There's a very big difference between what I proved here and the statement that one set is meager with respect to another. Firstly, not every topological space has a natural vector space structure, so there may be two sets where it makes sense to compare them topologically (e.g. decide if one is meager as a topological subspace of the other) but not be able to compare them algebraically (e.g. decide if one has large codimension as a vector subspace of the other). Likewise, not every vector space has a natural topology.

Furthermore, there are examples of spaces with a natural topology and a natural vector space structure, such that a given subset is large in one sense but small in the other. For example, if we take the space $\mathbb{R}^{\infty}$ of countably infinite sequences of real numbers that are eventually 0, then there's a natural vector space structure:

$$(x_0, x_1, \dots ) + (y_0, y_1, \dots ) = (x_0 + y_0, x_1 + y_1, \dots )$$

and you can guess how scalar multiplication works. The subset:

$$A = \{ (x_0, x_1, \dots ) \in \mathbb{R}^{\infty} : x_0 = 0 \}$$

has codimension 1, hence it's a relatively large algebraically speaking. However $\mathbb{R}^{\infty}$ has some natural topological structures it inherits as a subspace of $\mathbb{R}^{\omega}$, where the latter set can be given the product topology or the box topology as the $\omega$-fold product of the topological space $\mathbb{R}$. Never mind if you don't know what some of those words mean. The bottom line is that, in either of those topologies, A forms a meager subspace of $\mathbb{R}^{\infty}$, in fact it forms a nowhere dense subset.

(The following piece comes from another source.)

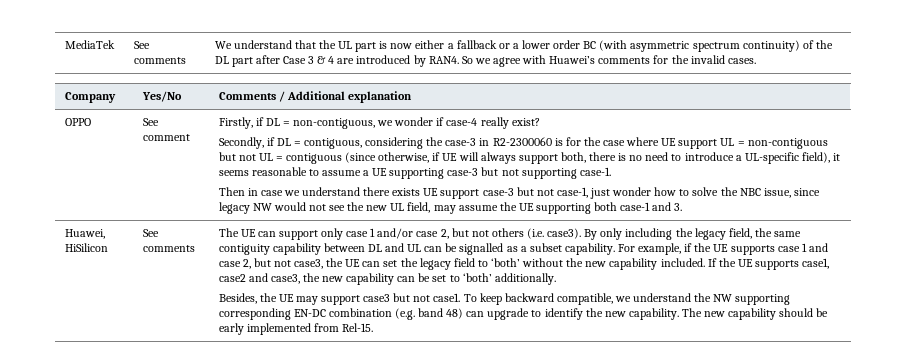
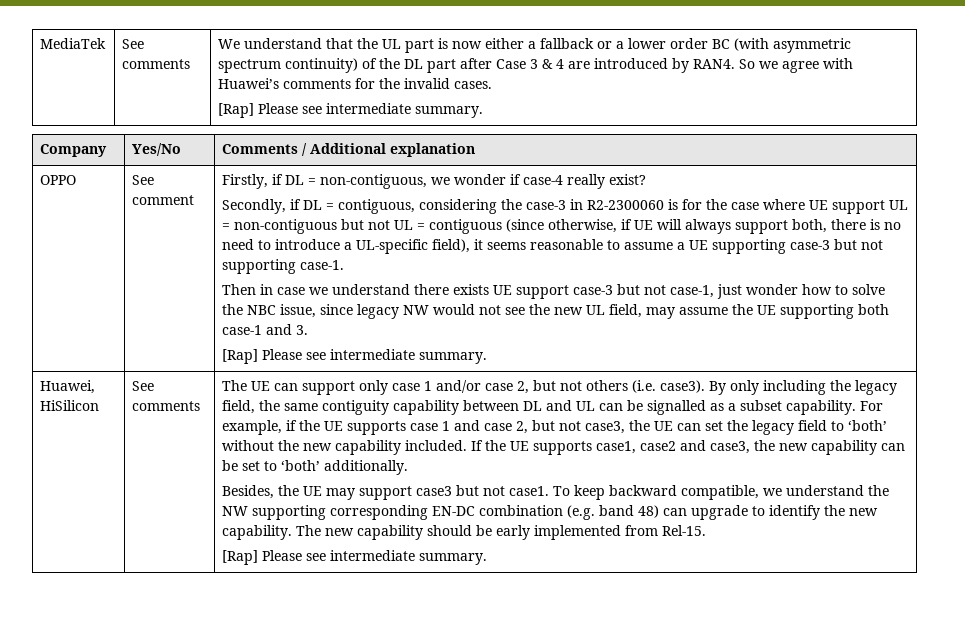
(756, 61) none -> [218,103,484,118] // [Rap] Please see intermediate summary.
(683, 207) none -> [222,349,488,364] // [Rap] Please see intermediate summary.
(373, 327) none -> [222,550,488,565] // [Rap] Please see intermediate summary.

Finally, it's worth noting that there are different ways to measure relative size, it all depends on the context. If there's a vector space structure, there are algebraic ways of measuring relative size, like codimension, and if there's a topology, the notion of meagerness plays the role of "relatively small" or "negligible." If there's a natural measure, we can ask whether a certain set has measure 0. If we have an ultrafilter on the larger set in question, we can ask whether the subset in question belongs to said ultrafilter. If the larger set in question has a natural well-order, we can ask whether the subset is closed-unbounded, or whether it's stationary. Etc, etc, etc.